-- Excerpted text follows --
Copyright & Licensing

A client-facing primer on understanding copyright (image ownership) and licensing (image use) in the world of photography.

I created this page to help my clients, and other photographers' clients, understand their rights when it comes to the photographs that they want to use. It's not as obvious as it might seem, so this page aims to explain the process as clearly as possible—to avoid confusion and uncomfortableness between photographer and client. This is written in the United States however the principal and spirit is the same around the world.

In the briefest of terms, when the client hires a photographer to create their images (document an event, create a portrait, shoot a product, it doesn't matter) , they are paying for the photographer's creativity, expertise and experience. They are not, however, paying for the right to use the image. The right to use the image that is created is a separate agreement. Depending on the photographer this may be wrapped up into one price, or they may charge for one and not the other, but regardless of how it shows up on the invoice, there are two steps — creation and licensing.

The client may not even ask the photographer to create an image, but choose to use an existing image. In this case they are only licensing, which is a lot easier to understand. For this page though, we'll be discussing the everyday situation where a client hires a photographer to produce an image that they can then use. 

Let's start with more advanced definitions.
-- Excerpted text concluded --
-- Dataset extract follows --
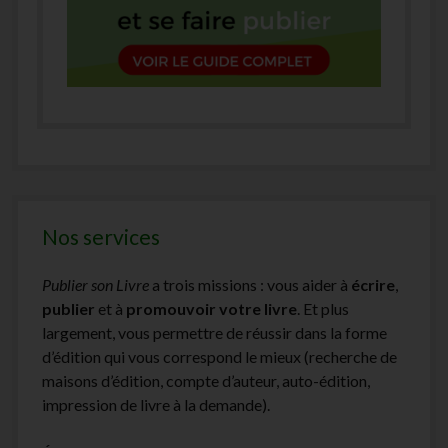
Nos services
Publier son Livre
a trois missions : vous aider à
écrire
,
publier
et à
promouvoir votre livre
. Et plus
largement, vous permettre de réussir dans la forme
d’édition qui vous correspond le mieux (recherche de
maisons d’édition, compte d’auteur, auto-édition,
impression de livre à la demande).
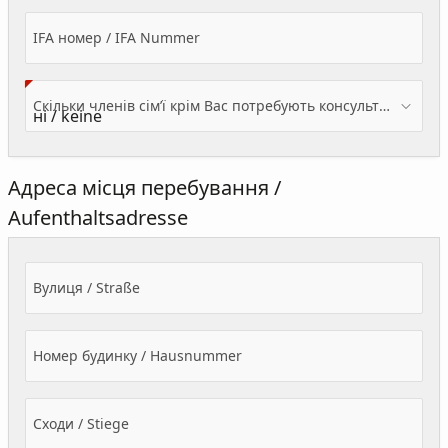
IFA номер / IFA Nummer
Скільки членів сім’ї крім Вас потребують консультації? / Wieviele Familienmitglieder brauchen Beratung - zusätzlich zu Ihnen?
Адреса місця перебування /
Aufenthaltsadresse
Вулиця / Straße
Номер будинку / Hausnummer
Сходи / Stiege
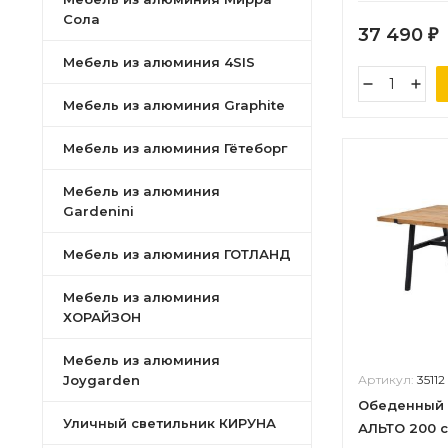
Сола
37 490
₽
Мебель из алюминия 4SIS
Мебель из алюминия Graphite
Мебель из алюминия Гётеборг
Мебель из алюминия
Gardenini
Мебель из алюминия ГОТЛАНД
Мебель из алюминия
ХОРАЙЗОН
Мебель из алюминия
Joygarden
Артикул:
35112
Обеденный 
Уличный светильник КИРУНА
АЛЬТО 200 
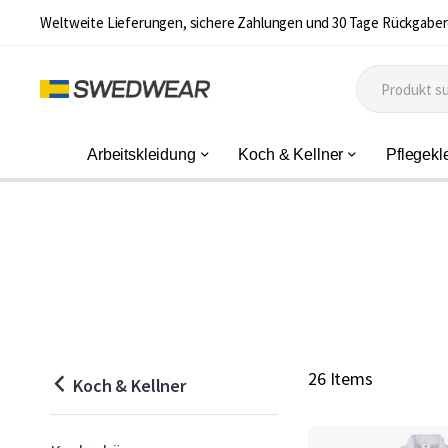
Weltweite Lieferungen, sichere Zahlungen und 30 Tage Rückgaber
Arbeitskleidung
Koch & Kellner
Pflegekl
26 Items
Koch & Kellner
-- Dataset extract concluded --
-- Dataset extract follows --
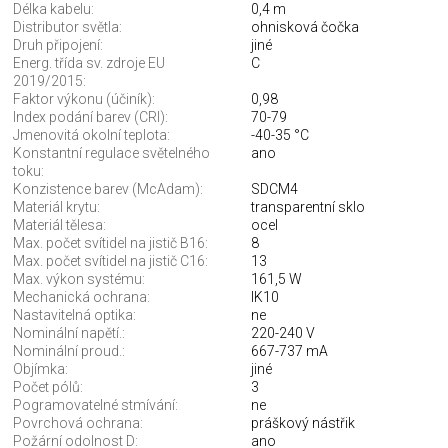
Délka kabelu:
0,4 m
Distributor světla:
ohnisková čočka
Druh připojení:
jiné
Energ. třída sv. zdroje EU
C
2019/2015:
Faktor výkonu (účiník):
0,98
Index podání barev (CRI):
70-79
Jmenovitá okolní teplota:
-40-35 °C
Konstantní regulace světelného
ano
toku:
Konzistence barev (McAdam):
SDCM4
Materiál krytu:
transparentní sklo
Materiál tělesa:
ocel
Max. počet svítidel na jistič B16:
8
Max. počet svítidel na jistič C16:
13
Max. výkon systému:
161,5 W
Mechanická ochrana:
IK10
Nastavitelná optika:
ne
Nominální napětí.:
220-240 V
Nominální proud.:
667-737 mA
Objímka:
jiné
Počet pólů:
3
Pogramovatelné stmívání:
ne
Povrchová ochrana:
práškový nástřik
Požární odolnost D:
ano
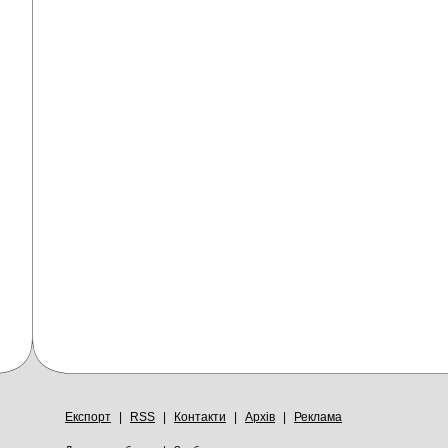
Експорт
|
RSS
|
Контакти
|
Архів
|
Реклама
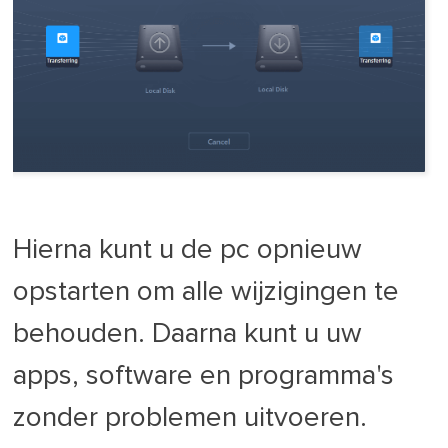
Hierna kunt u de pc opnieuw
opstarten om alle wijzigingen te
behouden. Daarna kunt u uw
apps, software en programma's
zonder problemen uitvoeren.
-- Dataset extract concluded --
-- Dataset extract follows --
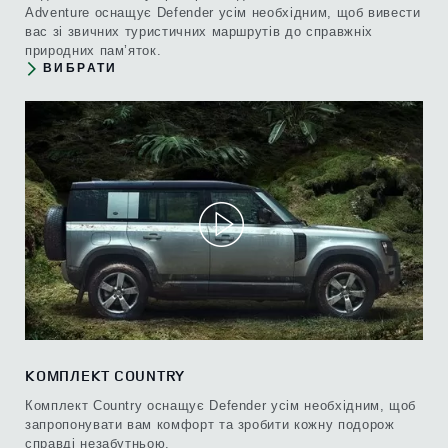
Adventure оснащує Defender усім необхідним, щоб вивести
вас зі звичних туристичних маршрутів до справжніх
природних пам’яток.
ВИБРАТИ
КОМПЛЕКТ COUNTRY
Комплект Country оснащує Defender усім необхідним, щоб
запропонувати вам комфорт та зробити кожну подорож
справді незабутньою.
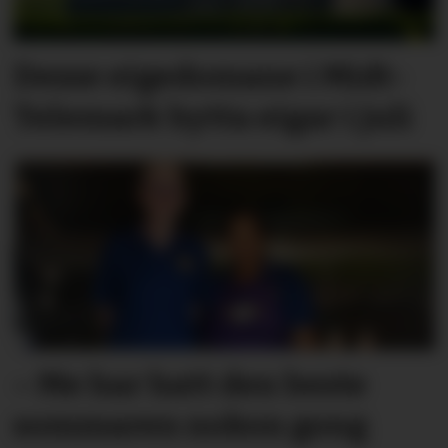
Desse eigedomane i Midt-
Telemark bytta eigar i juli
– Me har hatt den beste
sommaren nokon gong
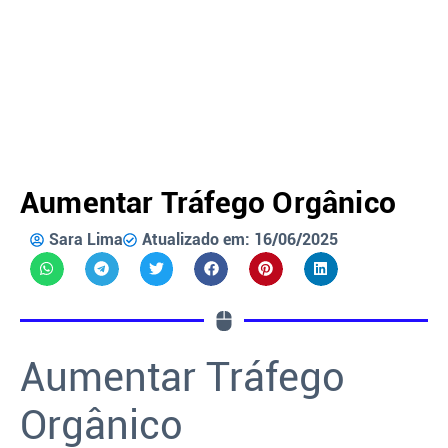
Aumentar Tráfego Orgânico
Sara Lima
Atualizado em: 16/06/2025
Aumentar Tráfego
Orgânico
-- Dataset extract concluded --
* _Problems to solve_:
1 – Sum up the copyright and licensing primer above in two sentences.
2 – Reproduce the part of the copyright and licensing primer above starting at "The client may" and ending at "more advanced definitions.".

* _Responses by item number_:
1 – The primer explains to photography clients their rights to the photographs they want to use, separating copyright (image ownership) from licensing (image use). A client who hires a photographer pays for the photographer's creativity, expertise and experience, but the right to use the image is a separate agreement, so however the invoice shows it, there are two steps: creation and licensing.

2 –
The client may not even ask the photographer to create an image, but choose to use an existing image. In this case they are only licensing, which is a lot easier to understand. For this page though, we'll be discussing the everyday situation where a client hires a photographer to produce an image that they can then use. 

Let's start with more advanced definitions.